== SUPPLIED MATERIAL

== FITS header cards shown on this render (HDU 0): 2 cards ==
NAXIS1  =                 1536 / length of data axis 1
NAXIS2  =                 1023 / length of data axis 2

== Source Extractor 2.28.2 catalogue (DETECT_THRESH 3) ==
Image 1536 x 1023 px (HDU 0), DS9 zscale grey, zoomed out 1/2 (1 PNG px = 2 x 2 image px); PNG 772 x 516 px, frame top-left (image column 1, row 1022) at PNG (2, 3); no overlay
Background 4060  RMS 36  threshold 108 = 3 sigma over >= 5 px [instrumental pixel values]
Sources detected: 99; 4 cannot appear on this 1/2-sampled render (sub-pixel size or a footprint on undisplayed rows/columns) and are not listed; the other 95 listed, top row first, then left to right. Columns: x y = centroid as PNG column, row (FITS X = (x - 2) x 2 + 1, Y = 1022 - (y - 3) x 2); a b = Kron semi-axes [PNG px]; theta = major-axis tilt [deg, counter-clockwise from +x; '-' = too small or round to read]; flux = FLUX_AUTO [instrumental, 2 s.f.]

====

Please copy every line of the items above, character for character.

== FITS header cards shown on this render (HDU 0): 2 cards ==
NAXIS1  =                 1536 / length of data axis 1
NAXIS2  =                 1023 / length of data axis 2

== Source Extractor 2.28.2 catalogue (DETECT_THRESH 3) ==
Image 1536 x 1023 px (HDU 0), DS9 zscale grey, zoomed out 1/2 (1 PNG px = 2 x 2 image px); PNG 772 x 516 px, frame top-left (image column 1, row 1022) at PNG (2, 3); no overlay
Background 4060  RMS 36  threshold 108 = 3 sigma over >= 5 px [instrumental pixel values]
Sources detected: 99; 4 cannot appear on this 1/2-sampled render (sub-pixel size or a footprint on undisplayed rows/columns) and are not listed; the other 95 listed, top row first, then left to right. Columns: x y = centroid as PNG column, row (FITS X = (x - 2) x 2 + 1, Y = 1022 - (y - 3) x 2); a b = Kron semi-axes [PNG px]; theta = major-axis tilt [deg, counter-clockwise from +x; '-' = too small or round to read]; flux = FLUX_AUTO [instrumental, 2 s.f.]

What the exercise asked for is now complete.